**What is expected**
Pull out every row below that contains the word "Year" and copy each one as it appears.

**Data**

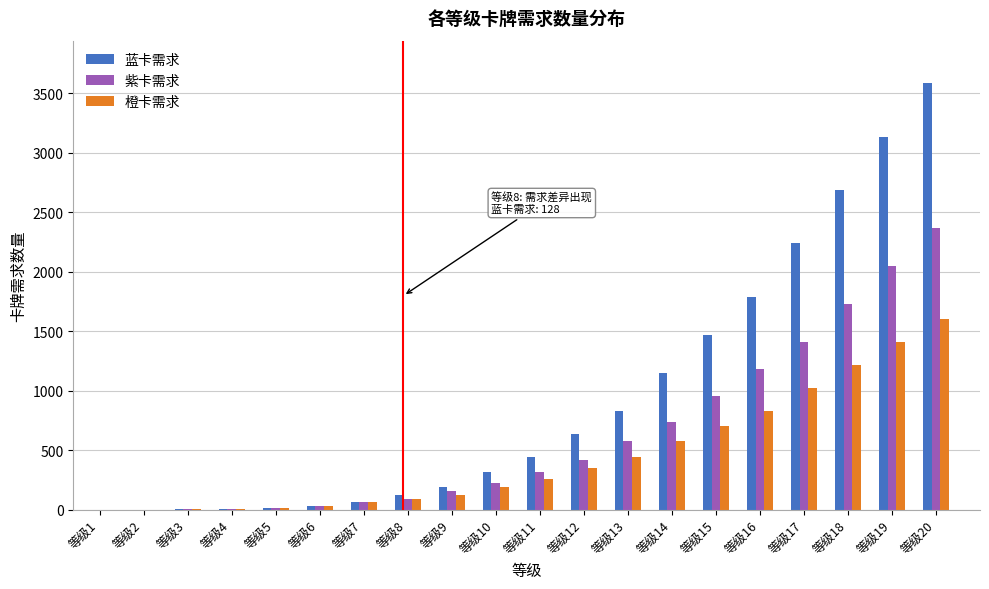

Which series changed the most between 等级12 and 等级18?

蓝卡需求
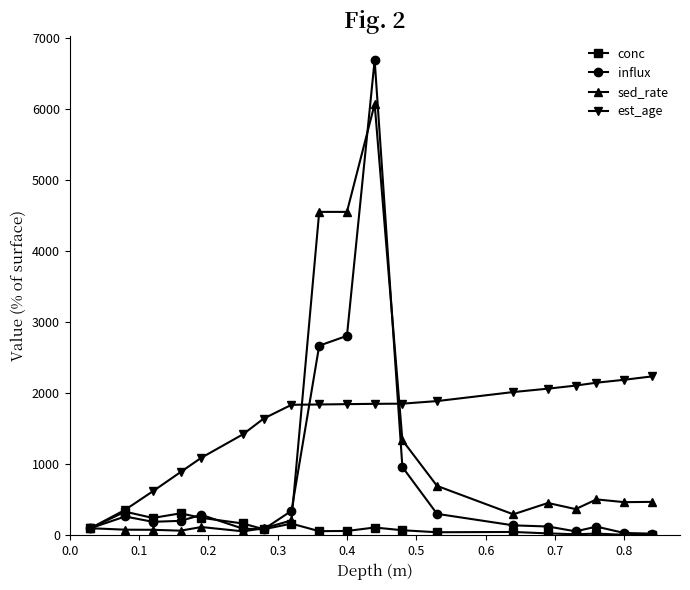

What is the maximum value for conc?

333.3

---

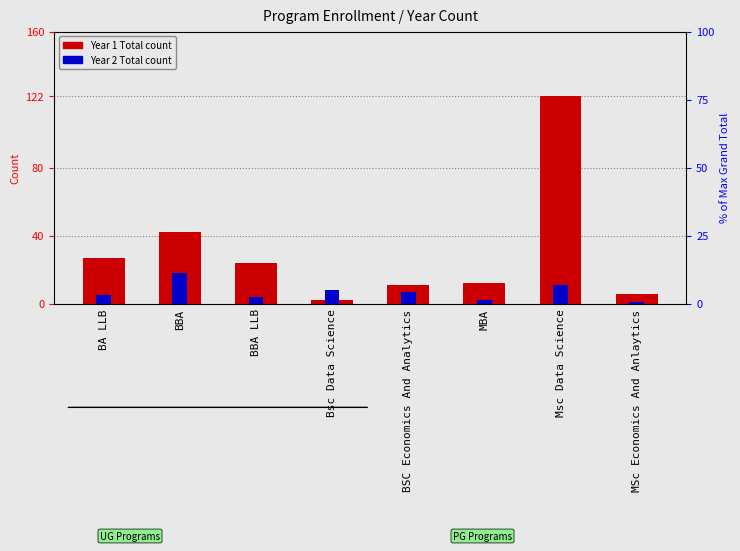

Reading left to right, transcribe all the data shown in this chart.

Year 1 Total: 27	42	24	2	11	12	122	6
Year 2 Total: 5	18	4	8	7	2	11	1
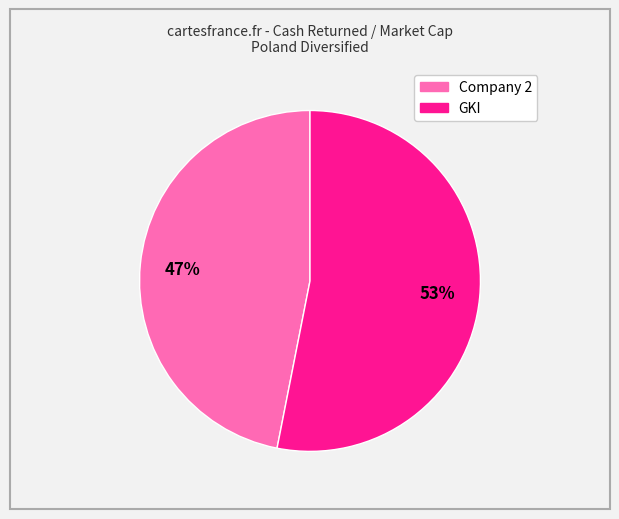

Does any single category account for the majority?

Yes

**Reply**
Year 1 Total: 27	42	24	2	11	12	122	6
Year 2 Total: 5	18	4	8	7	2	11	1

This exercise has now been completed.